By Juanra Alvarez Perez. Teresa González García, better known as Tere “the daughter of Nati and the one with the openwork”, was born on Tuesday, November 4, 1947 in a humble house in San Juan de la Rambla. She is the only child of a carpenter father and a housewife mother. She became interested in the world of fretwork when she was barely 10 years old. A normal day when she was leaving school, she was struck by some older ladies who were working with their frames outside an old house and Tere was shocked by the fretwork work of those artisans and challenged herself by asserting: this I take out!
Her life story already highlights her preadolescence stage, when after going through public school and the San Alberto Magno Academy, she began to learn the art of fretwork in a very personal and intuitive way through direct observation without further ado. orientation than his own vocational and self-taught attitude.
At the age of 16, she was able to access private training through the Women’s Section in La Laguna, where she obtained the title of Elementary Instructor of Physical Education and began other studies in Political Science that she did not finish.
At the age of 22, he ventured into a marriage project that lasted 17 years, from which eight children were born, four boys and four girls. Meanwhile, the backstage and fretwork accompanied him in every experience that life offered him.
With so many children to support and the distance from her ex-husband, day-to-day life was not easy for her. According to Tere’s statements, thanks to the help of her mother, who comes from a humble family and a native of La Guancha, she was able to get them ahead and give her studies. During this time, Tere got up at five in the morning to go to work in hotels in the South as a maid to support the family economy until her mother got sick.

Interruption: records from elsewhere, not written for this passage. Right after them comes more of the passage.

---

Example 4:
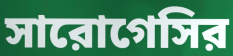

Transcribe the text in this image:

সারোগেসির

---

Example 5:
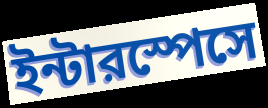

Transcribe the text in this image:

ইন্টারস্পেসে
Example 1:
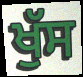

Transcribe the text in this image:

ਖੁੱਸ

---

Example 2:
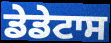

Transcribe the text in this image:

ਡੇਡੇਟਾਸ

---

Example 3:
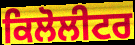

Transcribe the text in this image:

ਕਿਲੋਲੀਟਰ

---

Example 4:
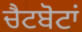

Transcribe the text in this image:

ਚੈਟਬੋਟਾਂ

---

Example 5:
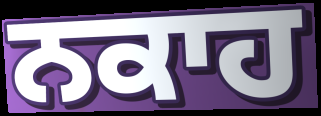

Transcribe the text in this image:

ਨਕਾਹ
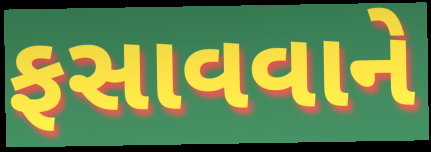
ફસાવવાને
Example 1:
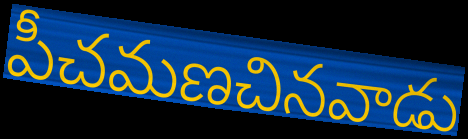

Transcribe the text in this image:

పీచమణచినవాడు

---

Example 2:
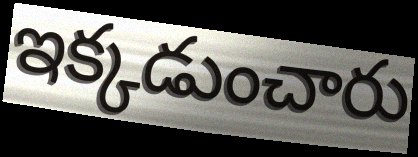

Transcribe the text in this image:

ఇక్కడుంచారు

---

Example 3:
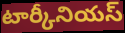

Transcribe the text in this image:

టార్కీనియస్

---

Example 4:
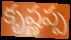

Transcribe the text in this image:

కృష్ణప్ప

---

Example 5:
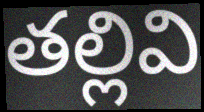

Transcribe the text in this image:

తల్లివి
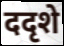
ददृशे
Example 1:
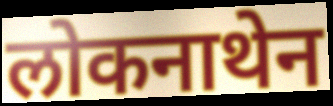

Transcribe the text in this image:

लोकनाथेन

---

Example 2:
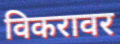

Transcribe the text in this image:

विकरावर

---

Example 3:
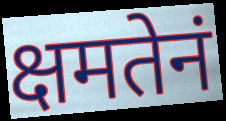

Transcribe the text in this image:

क्षमतेनं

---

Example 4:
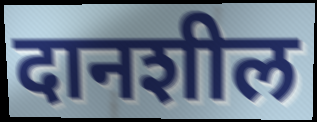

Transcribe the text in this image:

दानशील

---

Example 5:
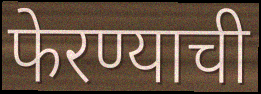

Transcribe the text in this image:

फेरण्याची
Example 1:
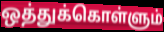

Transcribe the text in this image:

ஒத்துக்கொள்ளும்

Many nights he went without dinner so that the next day his children would not lack for anything. As she says: “I didn’t put fancy clothes on my children, but they never lacked food. They went to school clean and well fed.” She is a familiar, close and kind woman who is appreciated by all who know her. In his adult years he specialized in coarse openwork and canary marked “of all life” by the Cabildo de Tenerife, where he toured the main craft fairs on the island with resounding success, mainly due to the quality of his work and those characteristics. that come from the factory such as creativity, innovation, passion and the art that prints on its products.

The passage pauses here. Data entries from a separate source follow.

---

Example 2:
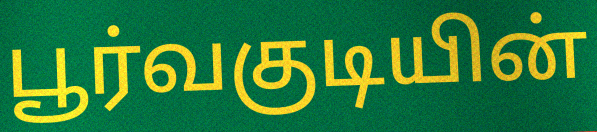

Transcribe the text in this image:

பூர்வகுடியின்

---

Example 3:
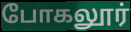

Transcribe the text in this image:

போகலூர்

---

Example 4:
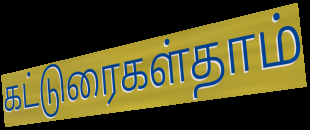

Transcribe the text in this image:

கட்டுரைகள்தாம்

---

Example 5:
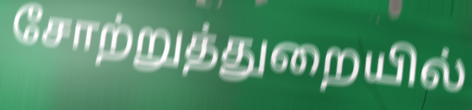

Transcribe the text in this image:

சோற்றுத்துறையில்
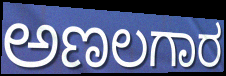
ಅಣಲಗಾರ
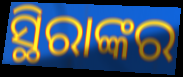
ସ୍ଥିରାଙ୍କର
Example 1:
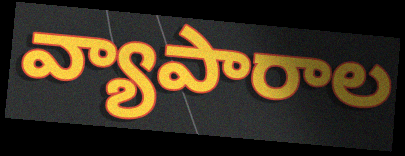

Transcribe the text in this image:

వ్యాపారాల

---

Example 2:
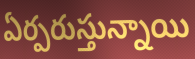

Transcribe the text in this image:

ఏర్పరుస్తున్నాయి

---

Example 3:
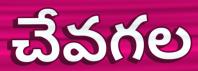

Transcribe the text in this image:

చేవగల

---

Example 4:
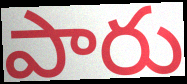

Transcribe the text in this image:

పారు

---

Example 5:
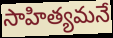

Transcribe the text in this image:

సాహిత్యమనే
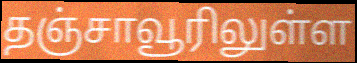
தஞ்சாவூரிலுள்ள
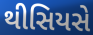
થીસિયસે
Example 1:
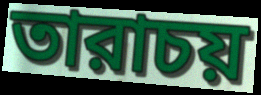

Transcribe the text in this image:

তারাচয়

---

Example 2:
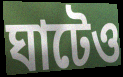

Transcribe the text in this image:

ঘাটেও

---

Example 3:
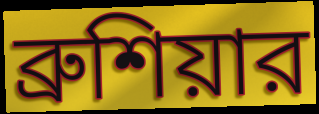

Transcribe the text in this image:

ব্রুশিয়ার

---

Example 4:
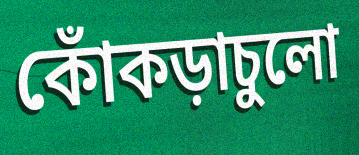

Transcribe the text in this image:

কোঁকড়াচুলো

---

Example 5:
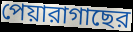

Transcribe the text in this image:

পেয়ারাগাছের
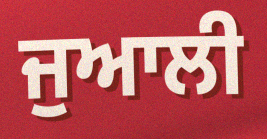
ਜੁਆਲੀ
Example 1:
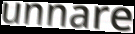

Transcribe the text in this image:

unnare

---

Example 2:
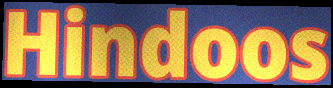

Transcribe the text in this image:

Hindoos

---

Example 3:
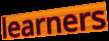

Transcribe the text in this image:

learners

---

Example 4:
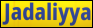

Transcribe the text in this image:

Jadaliyya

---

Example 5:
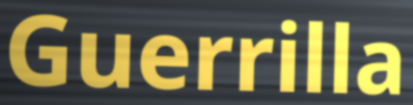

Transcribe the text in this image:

Guerrilla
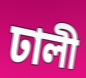
ঢালী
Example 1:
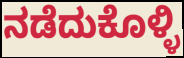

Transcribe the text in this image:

ನಡೆದುಕೊಳ್ಳಿ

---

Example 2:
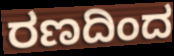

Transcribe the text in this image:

ರಣದಿಂದ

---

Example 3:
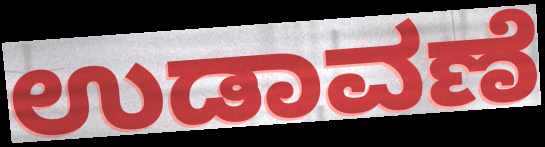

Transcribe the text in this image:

ಉಡಾವಣೆ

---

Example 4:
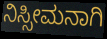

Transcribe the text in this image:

ನಿಸ್ಸೀಮನಾಗಿ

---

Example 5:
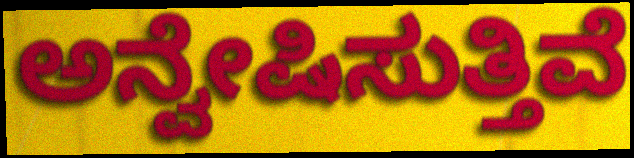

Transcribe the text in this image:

ಅನ್ವೇಷಿಸುತ್ತಿವೆ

Among its pieces we can find: Canarian magician suits, bedspreads, baptism suits, crib sets, blouses, aprons, wall clocks, Christmas decorations, curtains, tablecloths, earrings, napkins, cell phone covers, suits for failures from Valencia, typical handkerchiefs from Catalonia and bookmarks.
In the 60 years that Tere has been going through, she acknowledges having done work and commissions for many people, including renowned politicians, technicians from various administrations.
universal boulevard
I perceive one of her main values in her human part, in the social skills she treasures and in the popular community leadership that makes her a woman admired by anyone regardless of the social and cultural condition that labels them.
Tere González García is a universal rambler, a timeless and adventurous woman, who today offers some outstanding workshops at the town’s Club de las Mayores, who paints and receives painting classes in the same space, who travels when the opportunity, who welcomes friends and acquaintances into his home in an extraordinary way together with his daughter Pili and who has an exemplary enthusiasm for life.
Of course, its openwork is a symbol of immense quality and prestige for San Juan de la Rambla, for Tenerife in particular and for the Canary Islands in general.